El documento fue remitido a la Sección Civil y de Instrucción del Tribunal de Instancia 4 de Vera (Almería) y ha sido consultado por Europa Press. En él se detalla el estudio de las muestras recogidas por el Instituto de Medicina Legal (IML) en el recto y ano, con el objetivo de determinar mediante exploración biológica si existió una agresión sexual, por la que se investiga a Juan David R.C.

Según el informe, las pruebas concluidas el pasado 17 de diciembre sobre hisopos rectales y anales permiten descartar la presencia de semen. También se excluye la detección de saliva de terceros en el cuerpo del menor.

El análisis incorpora, además, un examen genético orientado a localizar material biológico con ADN distinto al del niño. En las muestras analizadas no aparece un perfil genético diferente, por lo que no se han observado "características genéticas que sugieran la presencia de ADN ajeno a él".

Estas conclusiones se integran en la pericial del Instituto Nacional de Toxicología y Ciencias Forenses de Sevilla, dentro del conjunto de diligencias en curso. La documentación se centra en los resultados de laboratorio vinculados a la hipótesis de una posible agresión sexual y a la identificación de rastros biológicos ajenos.

Pericial toxicológica y líneas de defensa

El informe también incluye el apartado del servicio de química, que analizó la posible presencia de alcohol o drogas en el organismo del menor. Los resultados fueron negativos para estas sustancias, con una excepción: se detectaron trazas de ibuprofeno, conforme al documento fechado el 22 de diciembre.

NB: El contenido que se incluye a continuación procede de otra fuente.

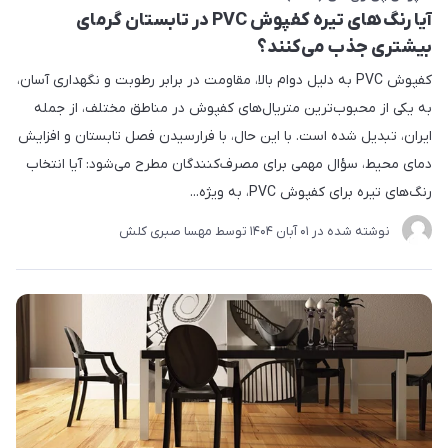
آیا رنگ‌های تیره کفپوش PVC در تابستان گرمای
بیشتری جذب می‌کنند؟
کفپوش PVC به دلیل دوام بالا، مقاومت در برابر رطوبت و نگهداری آسان،
به یکی از محبوب‌ترین متریال‌های کفپوش در مناطق مختلف، از جمله
ایران، تبدیل شده است. با این حال، با فرارسیدن فصل تابستان و افزایش
دمای محیط، سؤال مهمی برای مصرف‌کنندگان مطرح می‌شود: آیا انتخاب
رنگ‌های تیره برای کفپوش PVC، به ویژه...
نوشته شده در
01 آبان 1404
توسط
مهسا صبری کلش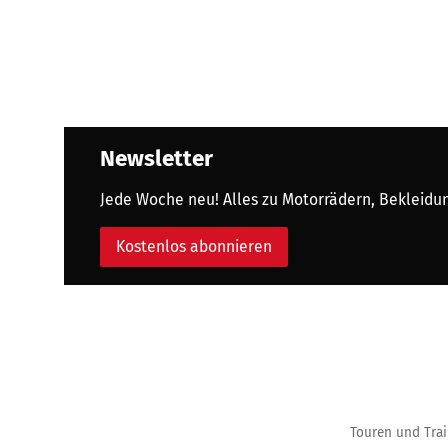
Newsletter
Jede Woche neu! Alles zu Motorrädern, Bekleidung
Kostenlos abonnieren
Touren und Trai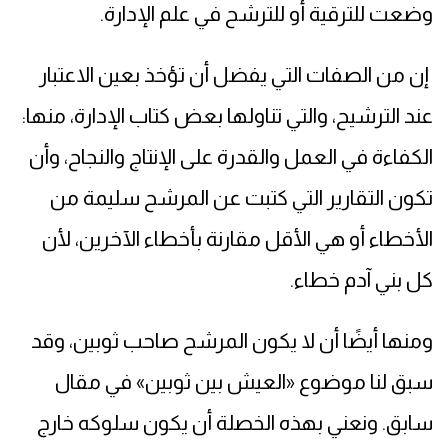
وضعت للترقية أو للترشح في علم الإدارة.
إن من الصفات التي يفضل أن تؤخذ بعين الاعتبار
عند الترشيح، والتي تناولها بعض كتاب الإدارة، منها:
الكفاءة في العمل والقدرة على الإنتاج والنجاح، وأن
تكون التقارير التي كتبت عن المرشح سليمة من
الأخطاء أو هي الأقل مقارنة بأخطاء الآخرين، لأن
كل بني آدم خطاء.
ومنها أيضًا أن لا يكون المرشح صاحب ثوبين، وقد
سبق لنا موضوع «العيش بين ثوبين» في مقال
سابق. ونعني بهذه الخصلة أن يكون سلوكه خارج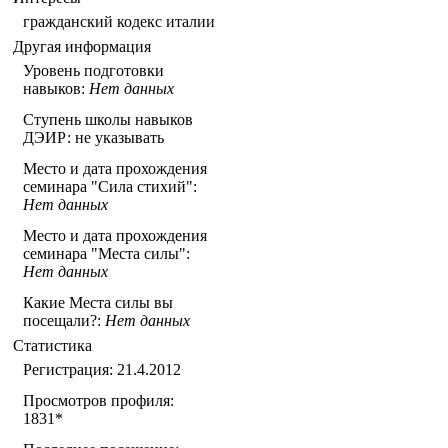
гражданский кодекс италии
Другая информация
Уровень подготовки
навыков:
Нет данных
Ступень школы навыков
ДЭИР: не указывать
Место и дата прохождения
семинара "Сила стихий":
Нет данных
Место и дата прохождения
семинара "Места силы":
Нет данных
Какие Места силы вы
посещали?:
Нет данных
Статистика
Регистрация: 21.4.2012
Просмотров профиля:
1831
*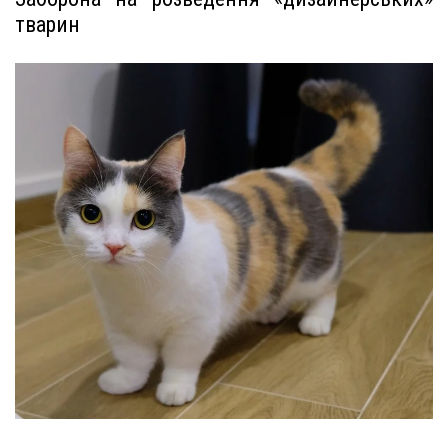
тварин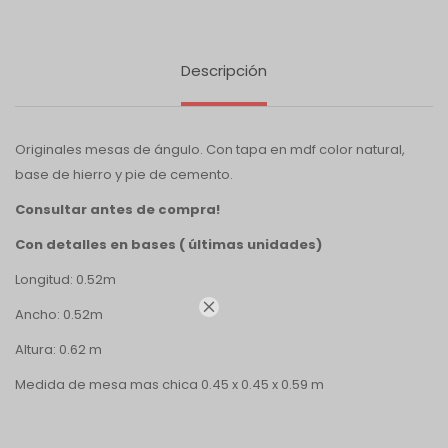
Descripción
Originales mesas de ángulo. Con tapa en mdf color natural,
base de hierro y pie de cemento.
Consultar antes de compra!
Con detalles en bases ( últimas unidades)
Longitud: 0.52m

Ancho: 0.52m
Altura: 0.62 m
Medida de mesa mas chica 0.45 x 0.45 x 0.59 m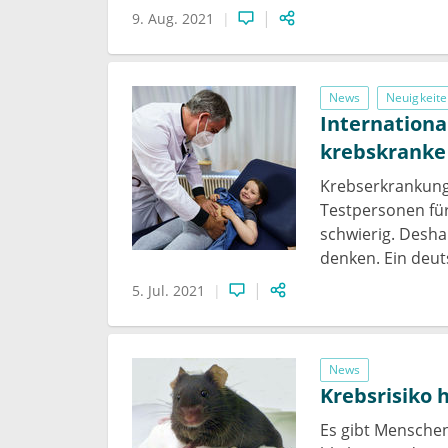
9. Aug. 2021
News
Neuigkeite
Internationa
krebskranke 
Krebserkrankung
Testpersonen für 
schwierig. Deshal
denken. Ein deut
5. Jul. 2021
News
Krebsrisiko 
Es gibt Menschen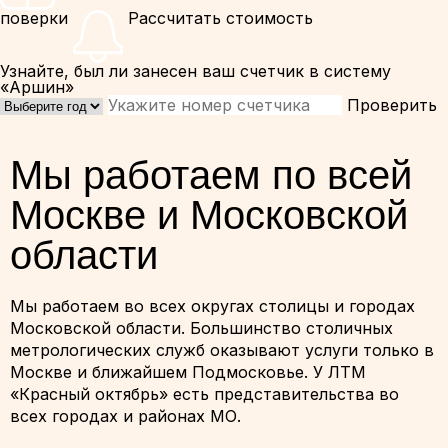
поверки
Рассчитать стоимость
Узнайте, был ли занесен ваш счетчик в систему
«Аршин»
Проверить
Мы работаем по всей
Москве и Московской
области
Мы работаем во всех округах столицы и городах
Московской области. Большинство столичных
метрологических служб оказывают услуги только в
Москве и ближайшем Подмосковье. У ЛТМ
«Красный октябрь» есть представительства во
всех городах и районах МО.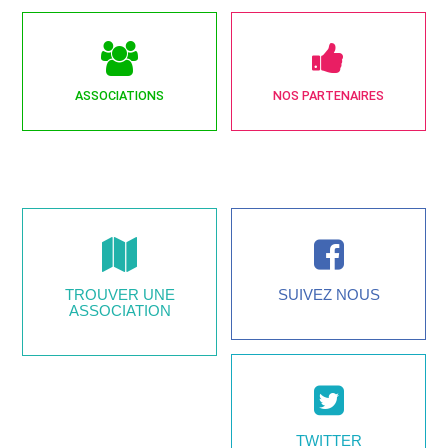
ASSOCIATIONS
NOS PARTENAIRES
TROUVER UNE
SUIVEZ NOUS
ASSOCIATION
TWITTER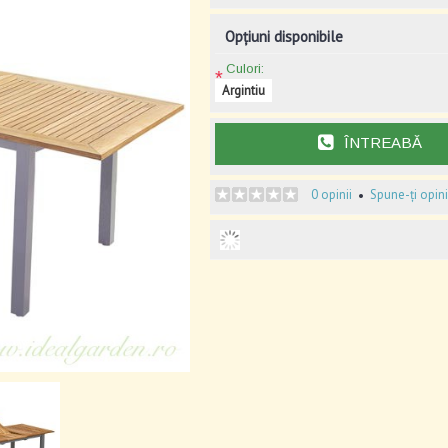
Opțiuni disponibile
Culori:
*
Argintiu
ÎNTREABĂ
0 opinii
Spune-ți opin
•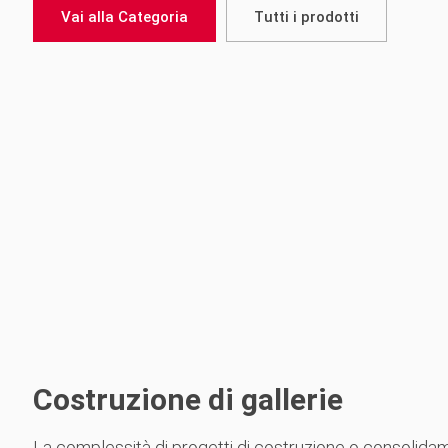
Vai alla Categoria
Tutti i prodotti
Costruzione di gallerie
La complessità di progetti di costruzione o consolida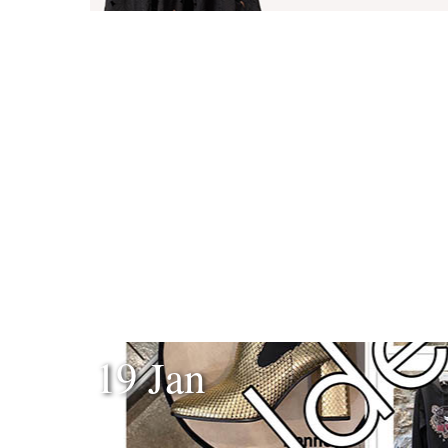
19 Jan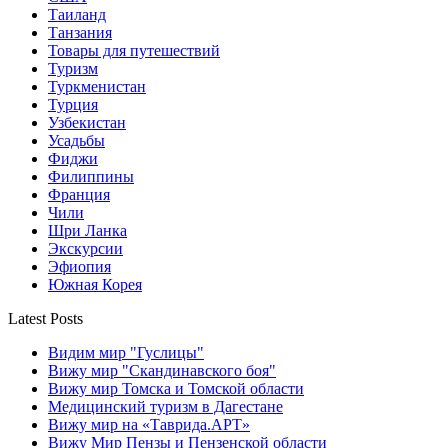
Таиланд
Танзания
Товары для путешествий
Туризм
Туркменистан
Турция
Узбекистан
Усадьбы
Фиджи
Филиппины
Франция
Чили
Шри Ланка
Экскурсии
Эфиопия
Южная Корея
Latest Posts
Видим мир "Гуслицы"
Вижу мир "Скандинавского боя"
Вижу мир Томска и Томской области
Медицинский туризм в Дагестане
Вижу мир на «Таврида.АРТ»
Вижу Мир Пензы и Пензенской области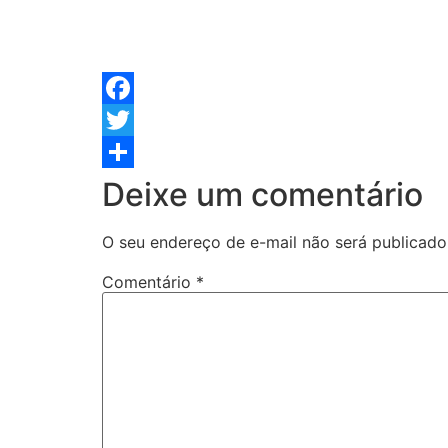
Facebook
Twitter
Share
Deixe um comentário
O seu endereço de e-mail não será publicado
Comentário
*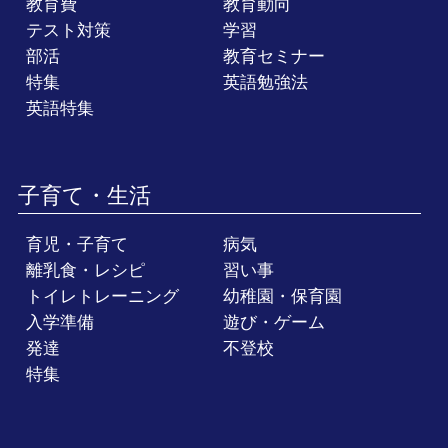
教育費
教育動向
テスト対策
学習
部活
教育セミナー
特集
英語勉強法
英語特集
子育て・生活
育児・子育て
病気
離乳食・レシピ
習い事
トイレトレーニング
幼稚園・保育園
入学準備
遊び・ゲーム
発達
不登校
特集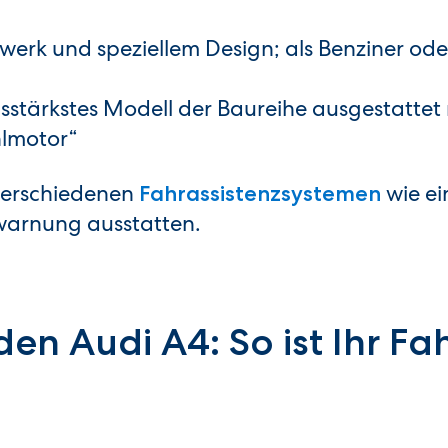
werk und speziellem Design; als Benziner ode
gsstärkstes Modell der Baureihe ausgestattet
lmotor“
 verschiedenen
wie ei
Fahrassistenzsystemen
warnung ausstatten.
den Audi A4: So ist Ihr F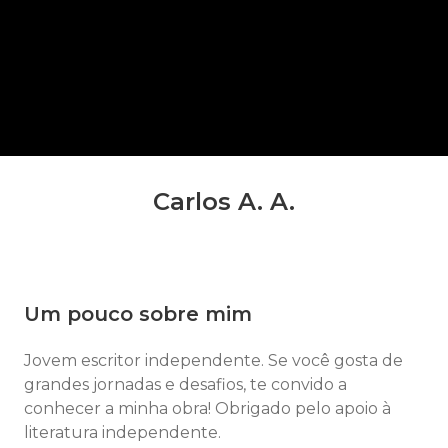
Carlos A. A.
Um pouco sobre mim
Jovem escritor independente. Se você gosta de
grandes jornadas e desafios, te convido a
conhecer a minha obra! Obrigado pelo apoio à
literatura independente.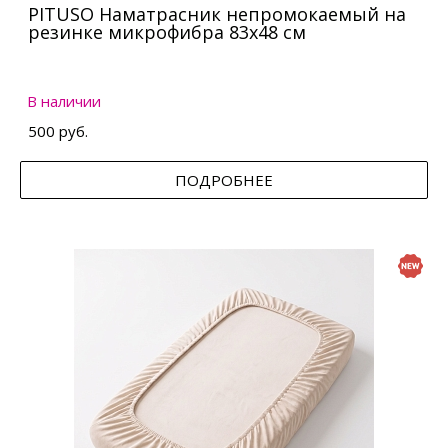
PITUSO Наматрасник непромокаемый на
резинке микрофибра 83х48 см
В наличии
500 руб.
ПОДРОБНЕЕ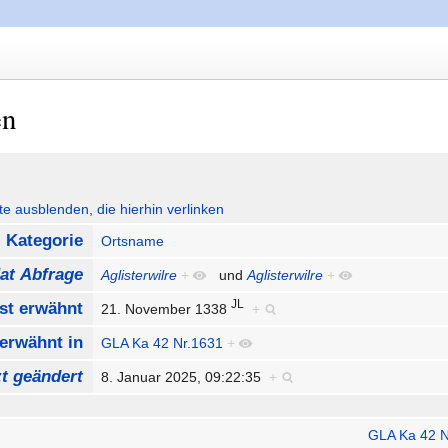
en
ute ausblenden, die hierhin verlinken
Kategorie
Ortsname
at Abfrage
Aglisterwilre
+
und
Aglisterwilre
+
JL
Ist erwähnt
21. November 1338
+
 erwähnt in
GLA Ka 42 Nr.1631
+
zt geändert
8. Januar 2025, 09:22:35
+
GLA Ka 42 N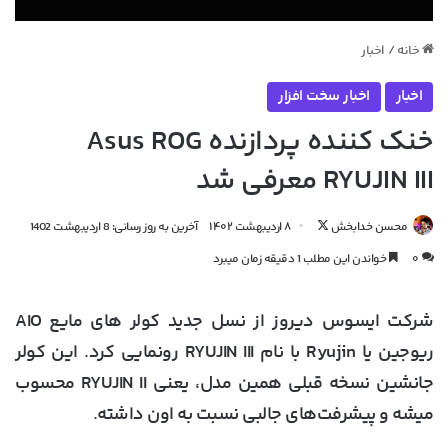
خانه
/
اخبار
اخبار
اخبار سخت افزار
خنک کننده پردازنده Asus ROG
RYUJIN III معرفی شد
دنبال
محسن خدابخش
۸ اردیبهشت ۱۴۰۲
آخرین به روز رسانی: 8 اردیبهشت 1402
کردن
۰
خواندن این مطلب 1 دقیقه زمان میبرد
در
X
شرکت ایسوس دیروز از نسل جدید کولر های مایع AIO
ریوجین یا Ryujin با نام RYUJIN III رونمایی کرد. این کولر
جانشین نسخه قبلی همین مدل، یعنی RYUJIN II محسوب
میشه و پیشرفت‌های جالبی نسبت به اون داشته.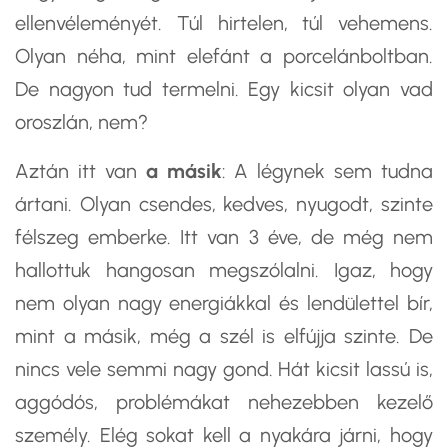
ellenvéleményét. Túl hirtelen, túl vehemens.
Olyan néha, mint elefánt a porcelánboltban.
De nagyon tud termelni. Egy kicsit olyan vad
oroszlán, nem?
Aztán itt van
a másik
: A légynek sem tudna
ártani. Olyan csendes, kedves, nyugodt, szinte
félszeg emberke. Itt van 3 éve, de még nem
hallottuk hangosan megszólalni. Igaz, hogy
nem olyan nagy energiákkal és lendülettel bír,
mint a másik, még a szél is elfújja szinte. De
nincs vele semmi nagy gond. Hát kicsit lassú is,
aggódós, problémákat nehezebben kezelő
személy. Elég sokat kell a nyakára járni, hogy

En las consideraciones toxicológicas-forenses se precisa que los resultados negativos para sustancias psicoactivas "no excluyen que se haya utilizado alguna de ellas". El texto añade que puede ocurrir que "no se detecte" por factores como el tiempo transcurrido, las concentraciones o el empleo de algún compuesto no controlado por el laboratorio.

Desde el laboratorio se recuerda, además, que el ibuprofeno es un fármaco "antiinflamatorio, analgésico y antipirético". La presencia de este medicamento se indica como compatible con la tesis sostenida por la defensa ejercida por los abogados Manuel Martínez Amate y Diego Ricardo Molinari.

Según esa línea defensiva, la muerte se relacionaría con un "patrón de negligencia sanitaria absoluta" basado en la "automedicación" con ibuprofeno y un "diagnóstico por Internet" admitido por la madre. En esa versión, dicha actuación habría "agravó la hemorragia interna" que ya padecería el niño.